### [PROBLEM REQUIREMENTS]
Go through the records below and copy out every line that contains the word "headphones".

# # # #

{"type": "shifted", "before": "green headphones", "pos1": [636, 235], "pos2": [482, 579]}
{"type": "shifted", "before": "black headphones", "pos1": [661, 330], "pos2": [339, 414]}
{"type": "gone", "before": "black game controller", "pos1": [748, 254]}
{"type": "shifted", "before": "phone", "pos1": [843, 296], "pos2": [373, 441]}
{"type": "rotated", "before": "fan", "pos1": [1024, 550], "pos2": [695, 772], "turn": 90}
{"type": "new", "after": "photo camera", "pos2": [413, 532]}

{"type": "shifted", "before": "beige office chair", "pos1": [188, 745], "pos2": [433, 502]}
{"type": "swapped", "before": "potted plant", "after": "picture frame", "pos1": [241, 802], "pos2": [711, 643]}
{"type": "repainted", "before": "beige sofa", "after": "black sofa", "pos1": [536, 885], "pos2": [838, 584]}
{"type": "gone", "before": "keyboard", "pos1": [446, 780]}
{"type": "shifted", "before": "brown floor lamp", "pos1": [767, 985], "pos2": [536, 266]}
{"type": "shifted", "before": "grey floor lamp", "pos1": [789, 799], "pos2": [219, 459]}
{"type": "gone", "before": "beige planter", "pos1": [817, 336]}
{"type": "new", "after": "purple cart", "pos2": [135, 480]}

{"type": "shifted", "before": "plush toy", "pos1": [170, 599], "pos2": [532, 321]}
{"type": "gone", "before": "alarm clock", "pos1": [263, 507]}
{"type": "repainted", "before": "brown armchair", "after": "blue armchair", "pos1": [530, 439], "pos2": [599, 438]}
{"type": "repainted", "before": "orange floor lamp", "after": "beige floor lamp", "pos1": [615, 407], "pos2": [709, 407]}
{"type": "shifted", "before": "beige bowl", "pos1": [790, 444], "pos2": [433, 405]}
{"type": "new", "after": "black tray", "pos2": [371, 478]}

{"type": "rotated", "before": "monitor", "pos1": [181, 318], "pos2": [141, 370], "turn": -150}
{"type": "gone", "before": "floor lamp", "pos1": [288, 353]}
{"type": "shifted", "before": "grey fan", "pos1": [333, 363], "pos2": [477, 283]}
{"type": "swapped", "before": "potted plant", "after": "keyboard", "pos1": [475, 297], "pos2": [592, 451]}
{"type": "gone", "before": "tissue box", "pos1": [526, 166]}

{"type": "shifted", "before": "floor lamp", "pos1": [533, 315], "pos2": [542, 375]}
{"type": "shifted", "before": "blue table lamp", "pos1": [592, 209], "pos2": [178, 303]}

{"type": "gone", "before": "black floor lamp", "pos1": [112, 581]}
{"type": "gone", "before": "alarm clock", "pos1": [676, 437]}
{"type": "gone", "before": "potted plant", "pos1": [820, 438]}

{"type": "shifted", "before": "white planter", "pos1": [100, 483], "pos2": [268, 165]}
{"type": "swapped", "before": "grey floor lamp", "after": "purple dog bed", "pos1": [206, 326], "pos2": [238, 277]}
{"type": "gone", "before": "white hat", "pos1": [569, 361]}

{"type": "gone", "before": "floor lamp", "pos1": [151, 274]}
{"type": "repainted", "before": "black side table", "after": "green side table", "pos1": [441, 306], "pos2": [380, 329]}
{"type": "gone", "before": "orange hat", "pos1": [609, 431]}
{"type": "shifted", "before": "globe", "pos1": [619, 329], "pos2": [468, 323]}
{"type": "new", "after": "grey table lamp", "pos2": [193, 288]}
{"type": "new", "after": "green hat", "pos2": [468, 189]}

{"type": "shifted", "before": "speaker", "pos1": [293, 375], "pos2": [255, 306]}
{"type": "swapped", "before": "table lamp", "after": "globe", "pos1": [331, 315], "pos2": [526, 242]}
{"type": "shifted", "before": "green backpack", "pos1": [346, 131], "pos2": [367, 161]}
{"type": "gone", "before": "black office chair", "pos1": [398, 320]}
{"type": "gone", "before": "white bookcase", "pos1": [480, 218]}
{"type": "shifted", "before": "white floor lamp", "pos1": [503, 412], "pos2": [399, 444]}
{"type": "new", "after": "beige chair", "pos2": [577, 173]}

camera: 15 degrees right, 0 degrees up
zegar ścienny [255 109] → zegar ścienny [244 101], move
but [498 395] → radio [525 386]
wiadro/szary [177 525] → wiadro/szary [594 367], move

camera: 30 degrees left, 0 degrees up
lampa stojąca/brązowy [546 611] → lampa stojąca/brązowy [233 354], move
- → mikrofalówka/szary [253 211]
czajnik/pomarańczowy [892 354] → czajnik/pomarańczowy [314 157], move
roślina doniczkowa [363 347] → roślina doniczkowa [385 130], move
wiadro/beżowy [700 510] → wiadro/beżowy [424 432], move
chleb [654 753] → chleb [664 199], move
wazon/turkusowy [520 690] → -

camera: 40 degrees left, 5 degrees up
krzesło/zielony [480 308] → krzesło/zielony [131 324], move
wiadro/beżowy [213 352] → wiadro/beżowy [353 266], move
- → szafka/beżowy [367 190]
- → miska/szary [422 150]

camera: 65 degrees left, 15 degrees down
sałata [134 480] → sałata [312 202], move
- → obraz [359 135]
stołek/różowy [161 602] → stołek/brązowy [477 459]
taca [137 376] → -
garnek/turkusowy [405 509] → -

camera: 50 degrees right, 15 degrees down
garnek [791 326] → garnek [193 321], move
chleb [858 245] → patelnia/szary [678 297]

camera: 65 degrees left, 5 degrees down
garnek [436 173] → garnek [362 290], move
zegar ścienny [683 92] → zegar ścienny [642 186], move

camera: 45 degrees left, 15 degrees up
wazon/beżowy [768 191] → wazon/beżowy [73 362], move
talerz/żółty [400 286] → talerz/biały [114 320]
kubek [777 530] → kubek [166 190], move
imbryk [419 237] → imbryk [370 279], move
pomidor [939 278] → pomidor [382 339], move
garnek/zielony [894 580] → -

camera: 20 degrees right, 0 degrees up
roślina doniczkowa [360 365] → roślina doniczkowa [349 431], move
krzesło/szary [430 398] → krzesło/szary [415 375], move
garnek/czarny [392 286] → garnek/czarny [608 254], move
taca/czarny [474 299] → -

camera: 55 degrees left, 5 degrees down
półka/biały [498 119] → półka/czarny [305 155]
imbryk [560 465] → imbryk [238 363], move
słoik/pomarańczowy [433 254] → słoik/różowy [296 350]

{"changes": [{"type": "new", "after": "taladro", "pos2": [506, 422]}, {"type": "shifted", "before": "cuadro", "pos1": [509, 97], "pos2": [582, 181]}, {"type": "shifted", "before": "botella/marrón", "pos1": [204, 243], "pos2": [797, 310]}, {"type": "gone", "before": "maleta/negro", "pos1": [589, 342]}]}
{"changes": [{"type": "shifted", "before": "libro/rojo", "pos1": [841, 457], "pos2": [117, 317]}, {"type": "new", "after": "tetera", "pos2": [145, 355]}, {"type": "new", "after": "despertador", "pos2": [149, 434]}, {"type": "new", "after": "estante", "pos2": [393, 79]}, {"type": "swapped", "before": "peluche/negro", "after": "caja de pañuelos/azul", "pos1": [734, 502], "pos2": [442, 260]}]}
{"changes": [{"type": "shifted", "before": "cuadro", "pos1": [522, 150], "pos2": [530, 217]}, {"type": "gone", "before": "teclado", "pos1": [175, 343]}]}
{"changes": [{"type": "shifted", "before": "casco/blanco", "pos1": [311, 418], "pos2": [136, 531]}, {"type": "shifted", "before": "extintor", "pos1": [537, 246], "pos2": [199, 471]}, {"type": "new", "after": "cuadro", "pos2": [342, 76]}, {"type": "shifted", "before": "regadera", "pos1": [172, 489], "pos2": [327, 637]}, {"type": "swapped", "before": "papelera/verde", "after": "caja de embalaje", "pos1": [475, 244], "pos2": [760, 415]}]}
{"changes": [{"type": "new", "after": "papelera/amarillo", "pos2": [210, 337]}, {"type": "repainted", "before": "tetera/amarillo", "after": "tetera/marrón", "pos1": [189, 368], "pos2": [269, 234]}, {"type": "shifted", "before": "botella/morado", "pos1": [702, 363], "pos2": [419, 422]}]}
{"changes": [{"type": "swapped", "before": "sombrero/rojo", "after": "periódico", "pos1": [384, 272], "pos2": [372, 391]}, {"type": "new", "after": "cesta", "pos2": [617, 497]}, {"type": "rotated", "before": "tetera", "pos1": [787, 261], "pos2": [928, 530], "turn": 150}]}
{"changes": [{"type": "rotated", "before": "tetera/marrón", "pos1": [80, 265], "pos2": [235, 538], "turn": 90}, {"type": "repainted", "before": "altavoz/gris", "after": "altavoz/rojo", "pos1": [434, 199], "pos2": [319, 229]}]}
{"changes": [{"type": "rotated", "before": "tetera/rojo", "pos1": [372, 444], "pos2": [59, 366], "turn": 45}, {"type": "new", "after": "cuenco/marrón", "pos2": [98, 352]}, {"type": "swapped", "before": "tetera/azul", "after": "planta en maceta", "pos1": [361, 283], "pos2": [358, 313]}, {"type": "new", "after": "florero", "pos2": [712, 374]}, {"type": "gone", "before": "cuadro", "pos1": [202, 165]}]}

# # # #

### [EXERCISE RESPONSE]
{"type": "shifted", "before": "green headphones", "pos1": [636, 235], "pos2": [482, 579]}
{"type": "shifted", "before": "black headphones", "pos1": [661, 330], "pos2": [339, 414]}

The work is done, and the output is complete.